WHAT THE TASK ASKS: Render the listing below as a Markdown table with the columns Row and Line. Begin with its first line, continue through the line containing "genus: Phasianus", give each line a row number, and omit blank lines.

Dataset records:
----------
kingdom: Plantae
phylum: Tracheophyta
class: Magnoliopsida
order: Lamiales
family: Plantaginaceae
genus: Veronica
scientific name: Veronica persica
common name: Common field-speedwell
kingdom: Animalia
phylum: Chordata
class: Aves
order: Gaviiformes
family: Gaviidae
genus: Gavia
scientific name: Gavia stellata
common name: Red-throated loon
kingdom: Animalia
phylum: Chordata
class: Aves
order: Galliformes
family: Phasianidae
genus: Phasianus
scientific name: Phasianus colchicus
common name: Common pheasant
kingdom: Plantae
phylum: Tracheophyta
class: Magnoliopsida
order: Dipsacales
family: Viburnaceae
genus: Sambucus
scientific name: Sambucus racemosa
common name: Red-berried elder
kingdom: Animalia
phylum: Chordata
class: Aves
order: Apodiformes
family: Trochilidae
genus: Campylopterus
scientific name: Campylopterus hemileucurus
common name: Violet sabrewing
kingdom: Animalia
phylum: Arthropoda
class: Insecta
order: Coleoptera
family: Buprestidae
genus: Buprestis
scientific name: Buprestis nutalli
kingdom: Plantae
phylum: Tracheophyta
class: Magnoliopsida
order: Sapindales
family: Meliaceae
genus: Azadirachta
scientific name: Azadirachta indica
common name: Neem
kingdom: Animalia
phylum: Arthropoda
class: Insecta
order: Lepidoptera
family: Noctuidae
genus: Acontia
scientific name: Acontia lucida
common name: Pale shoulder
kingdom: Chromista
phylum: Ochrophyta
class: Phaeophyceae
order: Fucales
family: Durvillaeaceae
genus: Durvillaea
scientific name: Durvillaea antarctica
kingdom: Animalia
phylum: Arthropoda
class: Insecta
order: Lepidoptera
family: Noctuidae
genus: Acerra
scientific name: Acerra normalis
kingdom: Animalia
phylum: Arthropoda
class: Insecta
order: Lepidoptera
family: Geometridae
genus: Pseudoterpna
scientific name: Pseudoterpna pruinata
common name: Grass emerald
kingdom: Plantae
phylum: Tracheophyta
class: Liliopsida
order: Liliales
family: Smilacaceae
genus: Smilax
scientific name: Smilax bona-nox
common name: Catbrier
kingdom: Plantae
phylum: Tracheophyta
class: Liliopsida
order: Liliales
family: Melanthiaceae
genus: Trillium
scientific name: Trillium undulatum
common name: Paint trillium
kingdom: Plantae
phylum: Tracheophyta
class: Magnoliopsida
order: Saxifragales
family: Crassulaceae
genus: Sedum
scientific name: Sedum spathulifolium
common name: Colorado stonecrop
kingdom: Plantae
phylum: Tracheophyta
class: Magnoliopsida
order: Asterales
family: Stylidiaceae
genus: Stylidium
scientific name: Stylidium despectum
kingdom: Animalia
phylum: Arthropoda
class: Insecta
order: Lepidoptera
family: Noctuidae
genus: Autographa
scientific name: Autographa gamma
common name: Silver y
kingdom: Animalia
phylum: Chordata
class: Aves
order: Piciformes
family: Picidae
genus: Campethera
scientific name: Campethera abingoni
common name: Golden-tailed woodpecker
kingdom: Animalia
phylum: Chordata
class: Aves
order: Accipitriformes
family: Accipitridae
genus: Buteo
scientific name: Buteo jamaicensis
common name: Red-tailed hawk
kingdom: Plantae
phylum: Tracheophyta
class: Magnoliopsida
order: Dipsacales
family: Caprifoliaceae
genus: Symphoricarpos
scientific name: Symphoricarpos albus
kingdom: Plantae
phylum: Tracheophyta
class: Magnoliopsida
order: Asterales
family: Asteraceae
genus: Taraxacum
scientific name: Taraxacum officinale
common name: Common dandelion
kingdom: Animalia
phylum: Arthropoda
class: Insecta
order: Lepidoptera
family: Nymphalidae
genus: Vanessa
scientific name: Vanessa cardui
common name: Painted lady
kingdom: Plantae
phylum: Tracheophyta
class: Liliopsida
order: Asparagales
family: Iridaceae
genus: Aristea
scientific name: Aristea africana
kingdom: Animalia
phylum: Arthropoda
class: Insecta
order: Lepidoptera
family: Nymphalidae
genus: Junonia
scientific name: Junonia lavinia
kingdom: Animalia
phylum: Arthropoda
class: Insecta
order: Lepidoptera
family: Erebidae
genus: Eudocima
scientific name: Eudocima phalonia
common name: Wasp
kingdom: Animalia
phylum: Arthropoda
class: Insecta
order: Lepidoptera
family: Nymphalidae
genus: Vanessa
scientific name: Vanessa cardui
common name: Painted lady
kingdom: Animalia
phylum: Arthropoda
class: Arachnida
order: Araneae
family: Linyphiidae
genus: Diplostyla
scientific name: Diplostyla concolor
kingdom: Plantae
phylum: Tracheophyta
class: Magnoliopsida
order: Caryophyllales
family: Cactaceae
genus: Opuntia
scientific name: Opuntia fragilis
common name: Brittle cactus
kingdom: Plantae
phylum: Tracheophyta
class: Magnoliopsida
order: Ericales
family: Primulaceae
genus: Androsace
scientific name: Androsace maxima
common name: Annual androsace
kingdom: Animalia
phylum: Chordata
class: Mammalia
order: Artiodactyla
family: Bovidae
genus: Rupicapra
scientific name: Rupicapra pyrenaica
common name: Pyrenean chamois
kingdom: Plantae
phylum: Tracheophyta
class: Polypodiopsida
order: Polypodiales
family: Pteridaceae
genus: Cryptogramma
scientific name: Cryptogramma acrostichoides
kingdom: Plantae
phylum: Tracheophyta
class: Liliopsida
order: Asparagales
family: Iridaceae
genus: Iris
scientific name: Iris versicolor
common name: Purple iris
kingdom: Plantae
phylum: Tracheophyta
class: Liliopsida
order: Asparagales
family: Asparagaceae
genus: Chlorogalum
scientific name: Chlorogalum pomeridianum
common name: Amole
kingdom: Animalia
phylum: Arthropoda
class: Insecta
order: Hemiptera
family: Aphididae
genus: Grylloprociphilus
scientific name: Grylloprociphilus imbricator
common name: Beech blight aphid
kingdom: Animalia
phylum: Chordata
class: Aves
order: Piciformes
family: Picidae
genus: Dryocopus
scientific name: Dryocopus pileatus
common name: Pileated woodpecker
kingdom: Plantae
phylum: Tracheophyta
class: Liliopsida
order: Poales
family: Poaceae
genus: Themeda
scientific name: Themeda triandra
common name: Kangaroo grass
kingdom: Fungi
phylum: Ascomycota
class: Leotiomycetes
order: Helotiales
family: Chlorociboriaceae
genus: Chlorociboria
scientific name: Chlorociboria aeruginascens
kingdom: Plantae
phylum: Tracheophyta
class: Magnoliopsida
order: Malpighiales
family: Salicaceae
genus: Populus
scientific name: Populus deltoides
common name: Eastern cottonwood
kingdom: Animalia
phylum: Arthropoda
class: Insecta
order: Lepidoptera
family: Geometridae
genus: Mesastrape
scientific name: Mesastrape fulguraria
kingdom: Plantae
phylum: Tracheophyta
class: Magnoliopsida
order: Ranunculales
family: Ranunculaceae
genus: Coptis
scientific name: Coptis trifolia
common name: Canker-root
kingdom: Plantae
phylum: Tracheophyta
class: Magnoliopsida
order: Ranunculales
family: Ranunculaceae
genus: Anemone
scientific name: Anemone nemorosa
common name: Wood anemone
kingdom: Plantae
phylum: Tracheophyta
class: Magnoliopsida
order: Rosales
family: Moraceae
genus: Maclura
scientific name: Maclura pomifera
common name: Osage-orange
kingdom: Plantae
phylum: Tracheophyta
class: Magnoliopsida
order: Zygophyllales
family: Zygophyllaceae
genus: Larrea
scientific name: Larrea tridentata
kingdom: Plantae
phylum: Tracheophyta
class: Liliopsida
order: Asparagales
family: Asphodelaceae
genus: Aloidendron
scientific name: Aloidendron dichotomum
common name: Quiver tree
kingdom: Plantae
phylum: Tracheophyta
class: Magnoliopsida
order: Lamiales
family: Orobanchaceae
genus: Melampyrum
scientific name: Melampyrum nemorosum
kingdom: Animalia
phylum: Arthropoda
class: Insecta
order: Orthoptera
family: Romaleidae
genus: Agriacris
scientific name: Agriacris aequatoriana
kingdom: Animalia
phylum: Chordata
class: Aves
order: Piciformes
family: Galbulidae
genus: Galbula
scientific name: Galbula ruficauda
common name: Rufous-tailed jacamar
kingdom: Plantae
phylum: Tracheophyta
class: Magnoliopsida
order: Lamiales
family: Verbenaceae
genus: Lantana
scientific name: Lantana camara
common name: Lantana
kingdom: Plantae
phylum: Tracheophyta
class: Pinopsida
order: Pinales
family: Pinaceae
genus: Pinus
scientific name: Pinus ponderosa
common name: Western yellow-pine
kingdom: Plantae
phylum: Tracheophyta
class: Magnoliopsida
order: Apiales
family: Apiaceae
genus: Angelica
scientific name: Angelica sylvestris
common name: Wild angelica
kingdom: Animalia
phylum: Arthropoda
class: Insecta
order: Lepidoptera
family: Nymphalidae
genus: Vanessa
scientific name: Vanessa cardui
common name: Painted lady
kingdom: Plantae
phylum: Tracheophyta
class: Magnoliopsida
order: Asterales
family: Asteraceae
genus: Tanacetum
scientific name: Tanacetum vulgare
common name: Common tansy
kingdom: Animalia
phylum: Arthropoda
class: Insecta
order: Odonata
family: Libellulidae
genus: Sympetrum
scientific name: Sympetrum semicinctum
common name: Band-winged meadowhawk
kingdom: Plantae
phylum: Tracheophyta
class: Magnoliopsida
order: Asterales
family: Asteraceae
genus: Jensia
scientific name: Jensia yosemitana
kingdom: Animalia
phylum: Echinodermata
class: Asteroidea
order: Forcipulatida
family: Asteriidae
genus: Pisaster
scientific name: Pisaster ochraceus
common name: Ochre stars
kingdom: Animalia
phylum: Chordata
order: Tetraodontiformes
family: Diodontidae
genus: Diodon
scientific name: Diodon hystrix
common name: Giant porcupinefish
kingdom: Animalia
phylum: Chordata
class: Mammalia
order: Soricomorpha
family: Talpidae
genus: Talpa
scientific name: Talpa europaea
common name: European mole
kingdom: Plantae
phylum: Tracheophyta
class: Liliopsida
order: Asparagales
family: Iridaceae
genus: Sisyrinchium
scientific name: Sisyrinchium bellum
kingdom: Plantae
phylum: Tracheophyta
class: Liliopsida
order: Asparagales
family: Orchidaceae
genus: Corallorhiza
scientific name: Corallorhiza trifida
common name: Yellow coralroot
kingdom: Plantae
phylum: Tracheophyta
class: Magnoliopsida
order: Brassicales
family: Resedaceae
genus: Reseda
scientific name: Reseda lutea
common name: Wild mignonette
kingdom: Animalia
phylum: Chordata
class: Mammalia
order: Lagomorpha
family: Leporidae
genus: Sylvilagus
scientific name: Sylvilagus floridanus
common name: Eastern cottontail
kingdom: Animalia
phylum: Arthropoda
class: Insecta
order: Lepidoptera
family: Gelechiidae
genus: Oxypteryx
----------
TASK OUTPUT:
| Row | Line |
|---|---|
| 1 | kingdom: Plantae |
| 2 | phylum: Tracheophyta |
| 3 | class: Magnoliopsida |
| 4 | order: Lamiales |
| 5 | family: Plantaginaceae |
| 6 | genus: Veronica |
| 7 | scientific name: Veronica persica |
| 8 | common name: Common field-speedwell |
| 9 | kingdom: Animalia |
| 10 | phylum: Chordata |
| 11 | class: Aves |
| 12 | order: Gaviiformes |
| 13 | family: Gaviidae |
| 14 | genus: Gavia |
| 15 | scientific name: Gavia stellata |
| 16 | common name: Red-throated loon |
| 17 | kingdom: Animalia |
| 18 | phylum: Chordata |
| 19 | class: Aves |
| 20 | order: Galliformes |
| 21 | family: Phasianidae |
| 22 | genus: Phasianus |